TOPEKA, Kan. (AP) — Kansas voters will decide Tuesday whether to promote to governor Kris Kobach, a strong ally of President Donald Trump, who wants to crack down on immigrants living in the state illegally and resume conservative tax-cutting policies from earlier in the decade that critics labeled a failure.

Republican Kobach, the Kansas secretary of state, says if elected he would slash spending and seek tax cuts like those championed by unpopular former Gov. Sam Brownback.
His Democratic opponent, state Sen. Laura Kelly, has made her opposition to the ill-fated 2012-13 experiment in slashing state income taxes the centerpiece of her campaign in a tight race. She was part of a bipartisan effort in 2017 that reversed most of the tax cuts to drag state finances out of a gaping hole.
“By then, Kansans understood the damage that was done,” Kelly said between last-minute campaign stops. “And they wanted nothing more to do with that.”
A wildcard in the race is Independent candidate Greg Orman, a Kansas City-area businessman, who Democrats fear could take enough votes from Kelly to hand the election to Kobach.
Kansas is considered a deep red state with party registration 44 percent Republican and 25 percent Democratic. But its dominant Republican party sometimes splits between moderates and conservatives, leaving an opening for a Democrat to peel off disaffected GOP voters. In recent decades the state has alternated between Republican and Democratic governors.
That GOP rift emerged this year with the nomination of Kobach, who has concentrated on motivating his conservative base rather than wooing moderate voters.
“The way we win is, we rack up our numbers,” Kobach told a get-out-the vote rally in Topeka. “If Republicans vote in big numbers, we win a statewide election. It’s just that simple.”
Kobach has built a national profile as an advocate of tough immigration policies and strict voter identification laws. He has advised Trump and served as vice chairman of Trump’s since-disbanded commission on voter fraud. He narrowly defeated Gov. Jeff Colyer in the GOP primary in August after Trump ignored some of his advisers and tweeted an endorsement of Kobach.

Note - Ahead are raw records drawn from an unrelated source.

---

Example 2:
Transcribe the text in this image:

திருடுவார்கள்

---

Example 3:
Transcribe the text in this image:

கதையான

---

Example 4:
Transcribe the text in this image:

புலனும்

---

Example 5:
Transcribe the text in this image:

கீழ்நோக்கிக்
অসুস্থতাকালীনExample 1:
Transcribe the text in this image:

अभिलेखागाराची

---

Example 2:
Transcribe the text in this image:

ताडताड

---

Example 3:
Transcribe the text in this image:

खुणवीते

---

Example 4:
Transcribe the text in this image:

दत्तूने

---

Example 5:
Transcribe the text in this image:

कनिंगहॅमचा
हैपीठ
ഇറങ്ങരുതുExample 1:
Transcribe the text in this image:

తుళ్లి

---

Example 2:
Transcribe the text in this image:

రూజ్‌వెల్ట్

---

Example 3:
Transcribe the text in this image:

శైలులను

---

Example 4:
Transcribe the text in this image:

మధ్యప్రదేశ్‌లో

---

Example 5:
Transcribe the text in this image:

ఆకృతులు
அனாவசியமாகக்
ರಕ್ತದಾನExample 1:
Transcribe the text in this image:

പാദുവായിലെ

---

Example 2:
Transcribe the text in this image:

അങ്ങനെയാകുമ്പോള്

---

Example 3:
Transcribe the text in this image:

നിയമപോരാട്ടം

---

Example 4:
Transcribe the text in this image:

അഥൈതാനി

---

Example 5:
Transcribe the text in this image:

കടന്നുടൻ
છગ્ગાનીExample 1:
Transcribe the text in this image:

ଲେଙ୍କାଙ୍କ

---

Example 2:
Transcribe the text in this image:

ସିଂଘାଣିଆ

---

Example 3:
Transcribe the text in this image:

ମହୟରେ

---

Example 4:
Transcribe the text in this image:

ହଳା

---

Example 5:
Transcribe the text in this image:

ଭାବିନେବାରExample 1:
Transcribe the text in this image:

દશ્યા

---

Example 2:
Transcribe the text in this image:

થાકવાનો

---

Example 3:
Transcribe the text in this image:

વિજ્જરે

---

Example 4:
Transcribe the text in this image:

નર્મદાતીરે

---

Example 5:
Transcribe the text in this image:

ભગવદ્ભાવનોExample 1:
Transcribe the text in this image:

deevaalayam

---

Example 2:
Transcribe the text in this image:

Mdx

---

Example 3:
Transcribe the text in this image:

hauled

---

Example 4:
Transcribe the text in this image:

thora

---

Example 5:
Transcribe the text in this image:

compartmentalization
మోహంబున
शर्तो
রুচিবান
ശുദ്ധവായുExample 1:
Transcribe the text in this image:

Trump carried the state by 20 percentage points in the 2016 presidential race and had a rally to help Kobach’s campaign in October. Donald Trump Jr. had two fundraising events for him.
Kobach delights in provoking critics with stunts such as using of a red-white-and-blue jeep with a replica machine gun mounted on top in community parades to emphasize his support for the 2nd amendment to the Constitution.
Despite the painful experience of the Brownback tax cuts, he has promised to shrink the size of government so that the state could resume cutting taxes. He has bristled at Kelly’s suggestion that he would revive the Brownback tax experiment and top it, arguing that he would be more aggressive about reducing government spending.
Kelly wants to increase spending, not reduce it, saying more money is needed for higher education, early childhood education and mental health services.
She also embraced a plan this year from the Legislature to phase in a $548 million increase in spending on public schools in response to Kansas Supreme Court decisions in an education funding lawsuit filed in 2010. Kobach criticized the court and suggested that lawmakers had paid a “king’s ransom” to comply with the court order.
Like Trump, Kobach has stressed immigration issues in the run-up to the election. He wants policies designed to push immigrants living in Kansas illegally out of the state. Kelly said Kobach’s immigration policies would hurt the state’s economy, particularly in western Kansas which depends on immigrant workers for the meatpacking industry.
Orman had hoped to build on an unsuccessful bid for the U.S. Senate in 2014 as an independent candidate that brought him national attention. But his campaign for governor never gained enough traction to make him more than a spoiler.